Buying anti-cancer pills? Speak to your doctor first

Reuters pic.

KUALA LUMPUR: A former adviser to the World Health Organisation has cautioned the public against being too ready to accept the claimed benefits of health supplements.

Dr Narimah Awin, who is also a former director of the health ministry’s family health development division, said many Malaysians lacked health literacy and were sometimes gullible enough to accept every claim made by drug companies, such as those selling health supplements.

“They will buy anything on the market because of the benefits the products claim to have,” she said.

She was speaking to FMT after delivering the keynote address at a forum held in advance of the World Cancer Congress, which begins in Kuala Lumpur today. The forum programme describes her as a cancer survivor.

Narimah noted that the market was full of supplements claiming to cure or prevent diseases, including serious diseases like cancer.

“I can understand that people like cancer patients are willing to try anything, but my advice is to get all the knowledge and evidence you need from a doctor,” she said.

She said she was especially concerned for people whose financial means were limited. “I wouldn’t want them wasting their money. My advice is, please listen to people who know.”

In her keynote speech, she lamented that urban Malaysians, especially the educated among them, were less motivated than rural folk when it came to seeking preventive care.

She said people in rural communities tended to be more trusting of doctors.

She spoke of her experience of carrying out pap smear tests in longhouses in Sarawak.

“We had ladies turning up for check-ups at night,” she said. “I asked them why they had come for the test. They said they didn’t really know what a pap smear was but they would take the test because the doctors said it was good for them.

“And here we have highly educated women living in places like Damansara Heights or working as CEOs and they don’t come for a pap smear test.”

She said the more educated perhaps assumed they could recognise the symptoms of diseases and were therefore less motivated to go for screening.

* * * * * * *

▶ TASK GOAL:
Turn the paragraph in the health supplements article that begins "She was speaking to FMT" into a short bulleted list that keeps its main facts.

* * * * * * *

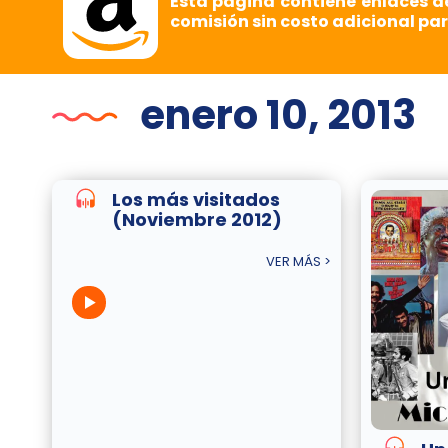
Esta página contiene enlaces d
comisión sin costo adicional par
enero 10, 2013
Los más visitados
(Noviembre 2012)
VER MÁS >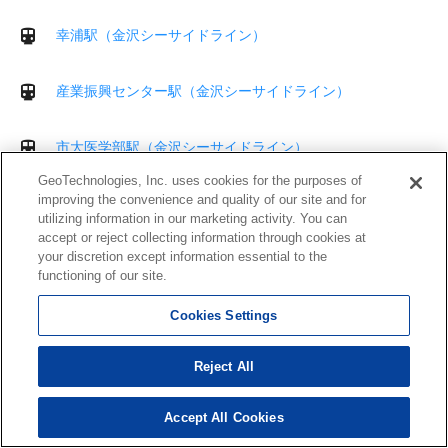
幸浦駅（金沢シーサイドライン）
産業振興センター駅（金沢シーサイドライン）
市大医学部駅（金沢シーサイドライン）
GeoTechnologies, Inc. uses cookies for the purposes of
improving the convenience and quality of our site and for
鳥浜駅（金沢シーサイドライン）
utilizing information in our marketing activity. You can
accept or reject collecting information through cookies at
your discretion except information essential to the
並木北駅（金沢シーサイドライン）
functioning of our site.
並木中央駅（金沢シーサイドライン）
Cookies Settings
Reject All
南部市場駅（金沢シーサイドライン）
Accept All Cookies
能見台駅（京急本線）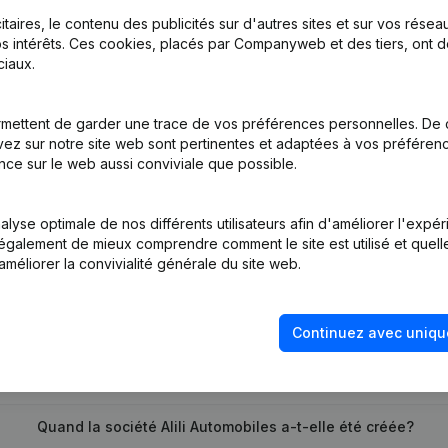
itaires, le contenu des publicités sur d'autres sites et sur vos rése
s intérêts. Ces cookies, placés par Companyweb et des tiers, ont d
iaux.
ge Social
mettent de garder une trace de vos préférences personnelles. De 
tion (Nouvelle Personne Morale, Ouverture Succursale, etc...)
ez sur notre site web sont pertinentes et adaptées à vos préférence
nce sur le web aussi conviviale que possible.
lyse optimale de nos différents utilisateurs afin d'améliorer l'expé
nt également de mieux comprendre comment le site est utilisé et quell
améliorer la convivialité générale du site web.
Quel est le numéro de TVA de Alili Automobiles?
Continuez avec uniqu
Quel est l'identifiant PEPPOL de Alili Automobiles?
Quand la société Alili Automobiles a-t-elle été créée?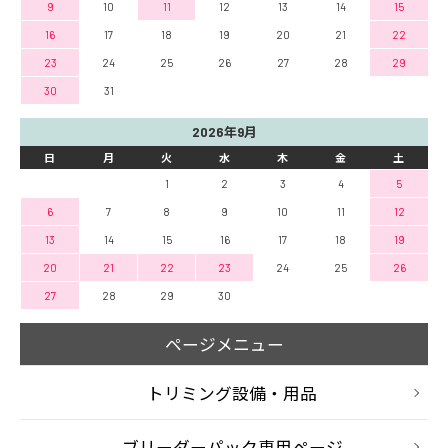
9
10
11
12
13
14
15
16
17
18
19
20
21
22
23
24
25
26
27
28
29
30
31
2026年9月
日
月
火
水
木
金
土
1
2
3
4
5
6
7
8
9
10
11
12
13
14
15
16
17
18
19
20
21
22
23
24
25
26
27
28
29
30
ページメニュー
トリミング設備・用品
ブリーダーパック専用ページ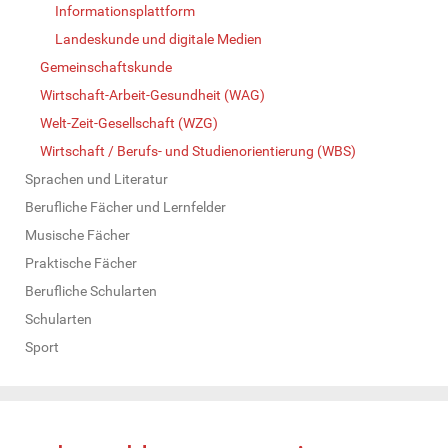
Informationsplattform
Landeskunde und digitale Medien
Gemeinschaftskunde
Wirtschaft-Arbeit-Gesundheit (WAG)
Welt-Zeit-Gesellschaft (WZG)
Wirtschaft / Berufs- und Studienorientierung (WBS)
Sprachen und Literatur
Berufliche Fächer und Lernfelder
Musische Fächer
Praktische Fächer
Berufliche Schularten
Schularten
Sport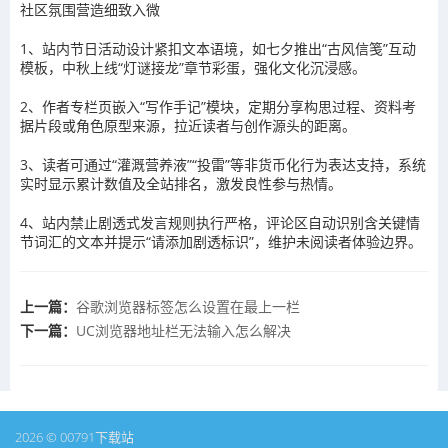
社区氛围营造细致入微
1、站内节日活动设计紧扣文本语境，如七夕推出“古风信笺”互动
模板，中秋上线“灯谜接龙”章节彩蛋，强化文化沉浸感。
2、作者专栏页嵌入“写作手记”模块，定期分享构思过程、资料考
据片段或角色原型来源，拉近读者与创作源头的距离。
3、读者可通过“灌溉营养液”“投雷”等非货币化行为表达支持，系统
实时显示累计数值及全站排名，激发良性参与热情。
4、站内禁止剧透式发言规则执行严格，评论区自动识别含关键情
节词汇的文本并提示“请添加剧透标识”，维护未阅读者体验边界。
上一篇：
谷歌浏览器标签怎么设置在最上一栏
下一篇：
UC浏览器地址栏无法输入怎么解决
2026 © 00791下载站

* * * * * * *

▶ PROBLEM SOLUTION:
- Narimah spoke to FMT after giving the keynote address at a forum.
- The forum was held ahead of the World Cancer Congress, which begins in Kuala Lumpur today.
- The forum programme describes her as a cancer survivor.